Petit à petit l'auteur découvre que le modèle est un peintre marocain (Ahmed Yacoubi), amant de Bowles puis de Francis Bacon. D'après les photos et les témoignages, l'hypothèse semble crédible. Plus hasardeux, Mona Thomas affirme finalement que le dessin serait l'œuvre de Francis Bacon.
Tandis que la lecture de ces pages fait renaître le Tanger des années 50, avec ces étrangers et leurs gigolos locaux — ce tressage de profits variés qui n'exclut pas l'authenticité —, un hasard né de mon insatiable curiosité me fait découvrir le week-end dernier, en plein Paris, un lieu de prostitution masculine avec de jeunes hommes presque tous d'origine maghrébine.
Un lieu clos, peint de noir, que l'on atteint après avoir gravi des escaliers et traversé des espaces fort différents et qui m'apparaît, rétrospectivement et de façon fantastique, comme une chambre dissimulée au sein d'une pyramide.

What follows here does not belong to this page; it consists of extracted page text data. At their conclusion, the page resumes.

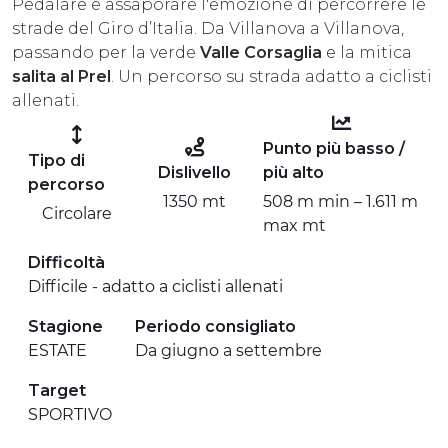
Pedalare e assaporare l'emozione di percorrere le
ESPERIENZE
strade del Giro d’Italia. Da Villanova a Villanova,
passando per la verde
Valle Corsaglia
e la mitica
EVENTI
salita al Prel
. Un percorso su strada adatto a ciclisti
allenati.
OFFERTE
Punto più basso /
Tipo di
ACCOGLIENZA
Dislivello
più alto
percorso
1350 mt
508 m min – 1.611 m
Circolare
max mt
Difficoltà
Difficile - adatto a ciclisti allenati
Stagione
Periodo consigliato
ESTATE
Da giugno a settembre
Target
SPORTIVO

Chambre aux trésors ? C'est sans doute un secret de Polichinelle pour les amateurs habitués, qui eux, doivent rejoindre l'endroit à grandes enjambées, en sifflotant, comme s'ils allaient au supermarché G20 du coin.
Ma timidité et ma surprise, entre ces cabines alignées qui toutes abritent un garçon différent, détonnent et m'empêchent de poser toutes les questions qui me brûlent les lèvres. Ainsi, me voici dans l'incapacité d'indiquer combien est facturée la passe. À part les jeunes professionnels, se tiennent là des hommes à cheveux gris, clients bien sûr, et je comprends vite que tout le monde se connaît ici. Ça plaisante, ça chantonne, dans une cabine l'un des "vieux", en costard, pianote sur son BlackBerry pour chercher des nouvelles de la brouille à l'UMP, ce qui donne matière à commentaires.
Comme je suis moi aussi dans la tranche d'âge des consommateurs, on me fait des propositions très explicites (mais non chiffrées) et s'invitent les souvenirs de Marrakech, du livre de Mrabet, Look and Move on, et de celui en cours, Tanger 54.
L'amour, parfois, ne dédaigne pas le commerce. Et l'amour de l'art, avec Mona Thomas, nous emmène donc sur les traces de Francis Bacon à Tanger. Pour ma part, j'ignorais qu'il y avait séjourné. La biographie, ô combien rocambolesque du peintre, sert de prétexte à nombre d'anecdotes qui font du livre une agréable balade. Il y a de jolis passages, d'autres très agaçants, écrits comme une conversation de bistrot zébrée de name dropping. J'imagine que l'auteur est sincère et que ses interrogations sur le statut de l'œuvre hors corpus officiel le sont aussi. Mais j'ai peine à croire qu'un amateur d'art voit dans ce croquis trace de Francis Bacon. Ou alors à accepter, ce que je fais volontiers, que les plus grands artistes sont capables de crobards qui ne méritent ni une telle attention, ni une telle sacralisation. L'argument final qui fait pencher Mona Thomas pour une attribution à Bacon (je ne veux pas révéler la fin pour qui voudrait lire le bouquin), s'avère d'ailleurs tout à fait impensable pour qui s'est déjà frotté à la composition d'une image, mais passons.
Plus tard dans la semaine, un fracas retentit dans mon appartement. Dépité, je découvre qu'une série de petites poteries que je tiens de mon père s'est écrasée sur le sol. Elles étaient accrochées au mur, dans l'entrée, reliées et unes aux autres par un lien d'origine qui a rompu. C'est un souvenir de son service militaire en Tunisie, que le temps avait jusque là préservé.